Text segment:
+ + + + + + +
The Perfect Storm

R. B. Laughlin
Korea Advanced Institute for Science and Technology
373 Guseong-dong, Yuseong-gu, Daejeon 305-711, Republic of Korea

Chosun Ilbo, September 30, 2005

Rain in San Francisco, my long-term home, comes only in winter in the form of great Pacific storms. These are somewhat like typhoons in Korea, except colder. A slight wind picks up, turns about to the south and strengthens. The sky to the west darkens, the trees begin to sway and the wind chimes start clanging. Then the rain begins, first hesitatingly and then more and more until its pounding on the roof drowns out other sound. The downpour continues for many hours, during which it is wise to stay home. I enjoy the chaos and violence of these storms, and miss them living here in Asia.

Right now a great Pacific storm is bearing down on Japan, the US and Korea: the controversy of university incorporation. Here in Korea it has been gathering for over a year, and is at the moment of great blowing and warning just before the rain begins. On September 21, 2005, Minister of Education Kim, Jin-pyo announced to the University Management Diversity and Competence Committee that "... We will incorporate the competent universities. If Seoul National University raises the tuition level to that of private universities, its financial condition will be improved." There was immense public outcry---although not by everyone.

I have observed storms of this nature sweeping across the US, often repeatedly, and so am less concerned about it than most Koreans I know, who view it as an embarrassing domestic political problem. It isn't that. It's a natural and necessary consequence of a country's transition to the information age. In advanced knowledge economies, we make our living by preventing our competition from acquiring knowledge. This means that knowledge in such economies must be property, and therefore that knowledge cannot be given away free. This idea is exactly opposite from the usual liberal theory of education, which is why the transition to the new model is so stormy.
+ + + + + + +
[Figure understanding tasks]
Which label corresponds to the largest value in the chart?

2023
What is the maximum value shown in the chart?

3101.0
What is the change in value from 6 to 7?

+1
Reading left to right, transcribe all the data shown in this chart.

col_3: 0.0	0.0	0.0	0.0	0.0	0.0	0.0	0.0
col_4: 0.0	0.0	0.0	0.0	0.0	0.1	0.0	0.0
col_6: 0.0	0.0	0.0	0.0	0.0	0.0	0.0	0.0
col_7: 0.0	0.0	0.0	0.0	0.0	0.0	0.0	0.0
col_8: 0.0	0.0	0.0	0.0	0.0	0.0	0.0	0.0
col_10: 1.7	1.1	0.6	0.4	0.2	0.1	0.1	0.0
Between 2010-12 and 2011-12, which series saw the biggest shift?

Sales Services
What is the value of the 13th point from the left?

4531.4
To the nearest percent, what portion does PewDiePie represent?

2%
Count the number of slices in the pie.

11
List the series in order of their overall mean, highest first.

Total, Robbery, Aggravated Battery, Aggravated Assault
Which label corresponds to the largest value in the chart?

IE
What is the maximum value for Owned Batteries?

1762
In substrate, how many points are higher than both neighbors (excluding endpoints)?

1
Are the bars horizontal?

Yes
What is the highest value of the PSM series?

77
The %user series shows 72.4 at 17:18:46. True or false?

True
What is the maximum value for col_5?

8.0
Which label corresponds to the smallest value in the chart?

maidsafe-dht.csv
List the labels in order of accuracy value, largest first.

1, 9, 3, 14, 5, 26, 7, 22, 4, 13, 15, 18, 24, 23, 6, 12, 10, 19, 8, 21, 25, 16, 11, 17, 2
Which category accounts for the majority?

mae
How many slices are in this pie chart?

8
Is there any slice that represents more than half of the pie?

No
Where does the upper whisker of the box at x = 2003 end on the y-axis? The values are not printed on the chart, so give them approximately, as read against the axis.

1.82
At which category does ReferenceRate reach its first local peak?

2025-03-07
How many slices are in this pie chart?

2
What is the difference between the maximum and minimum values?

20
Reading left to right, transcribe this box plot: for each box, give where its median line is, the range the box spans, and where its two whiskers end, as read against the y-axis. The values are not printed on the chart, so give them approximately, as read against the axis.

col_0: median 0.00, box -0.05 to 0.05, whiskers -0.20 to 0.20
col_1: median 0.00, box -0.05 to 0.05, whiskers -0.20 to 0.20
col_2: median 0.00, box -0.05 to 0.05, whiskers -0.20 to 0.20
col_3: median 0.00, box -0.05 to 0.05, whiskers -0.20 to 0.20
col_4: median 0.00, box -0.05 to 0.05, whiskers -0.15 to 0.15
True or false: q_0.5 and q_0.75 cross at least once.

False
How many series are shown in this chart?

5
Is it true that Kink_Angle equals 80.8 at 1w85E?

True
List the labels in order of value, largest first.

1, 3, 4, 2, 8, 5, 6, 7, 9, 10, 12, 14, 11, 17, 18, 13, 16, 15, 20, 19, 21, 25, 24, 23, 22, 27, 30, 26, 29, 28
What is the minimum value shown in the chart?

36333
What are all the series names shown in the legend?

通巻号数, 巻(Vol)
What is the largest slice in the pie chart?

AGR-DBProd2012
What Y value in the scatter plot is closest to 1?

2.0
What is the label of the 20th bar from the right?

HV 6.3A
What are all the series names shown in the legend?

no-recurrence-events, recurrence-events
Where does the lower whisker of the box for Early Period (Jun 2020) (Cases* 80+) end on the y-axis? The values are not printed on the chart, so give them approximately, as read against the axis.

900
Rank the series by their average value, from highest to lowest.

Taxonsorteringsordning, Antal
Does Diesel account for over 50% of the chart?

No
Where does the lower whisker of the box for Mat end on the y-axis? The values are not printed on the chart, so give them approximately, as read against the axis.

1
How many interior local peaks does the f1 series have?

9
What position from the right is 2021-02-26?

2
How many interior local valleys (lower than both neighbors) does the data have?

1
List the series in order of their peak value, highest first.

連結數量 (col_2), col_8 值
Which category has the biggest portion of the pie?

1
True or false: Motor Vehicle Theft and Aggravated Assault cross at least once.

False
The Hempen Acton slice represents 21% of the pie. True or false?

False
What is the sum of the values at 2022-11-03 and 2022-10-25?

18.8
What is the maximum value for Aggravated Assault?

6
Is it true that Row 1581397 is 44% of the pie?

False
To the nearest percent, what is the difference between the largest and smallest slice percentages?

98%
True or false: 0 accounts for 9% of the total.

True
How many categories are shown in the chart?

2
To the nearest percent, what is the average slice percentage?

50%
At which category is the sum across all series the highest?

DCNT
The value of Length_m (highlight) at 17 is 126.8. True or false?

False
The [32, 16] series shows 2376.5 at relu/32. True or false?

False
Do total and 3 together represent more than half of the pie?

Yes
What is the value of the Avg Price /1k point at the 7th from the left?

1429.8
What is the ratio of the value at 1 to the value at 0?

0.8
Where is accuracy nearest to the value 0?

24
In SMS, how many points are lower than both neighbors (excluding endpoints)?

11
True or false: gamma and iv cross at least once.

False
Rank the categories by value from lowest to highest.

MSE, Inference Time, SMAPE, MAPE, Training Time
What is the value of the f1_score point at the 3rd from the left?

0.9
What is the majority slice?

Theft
+ + + + + + +
Required work: Retype the university incorporation essay from "The Perfect Storm" to "here in Asia.".

Output for this exercise:
The Perfect Storm

R. B. Laughlin
Korea Advanced Institute for Science and Technology
373 Guseong-dong, Yuseong-gu, Daejeon 305-711, Republic of Korea

Chosun Ilbo, September 30, 2005

Rain in San Francisco, my long-term home, comes only in winter in the form of great Pacific storms. These are somewhat like typhoons in Korea, except colder. A slight wind picks up, turns about to the south and strengthens. The sky to the west darkens, the trees begin to sway and the wind chimes start clanging. Then the rain begins, first hesitatingly and then more and more until its pounding on the roof drowns out other sound. The downpour continues for many hours, during which it is wise to stay home. I enjoy the chaos and violence of these storms, and miss them living here in Asia.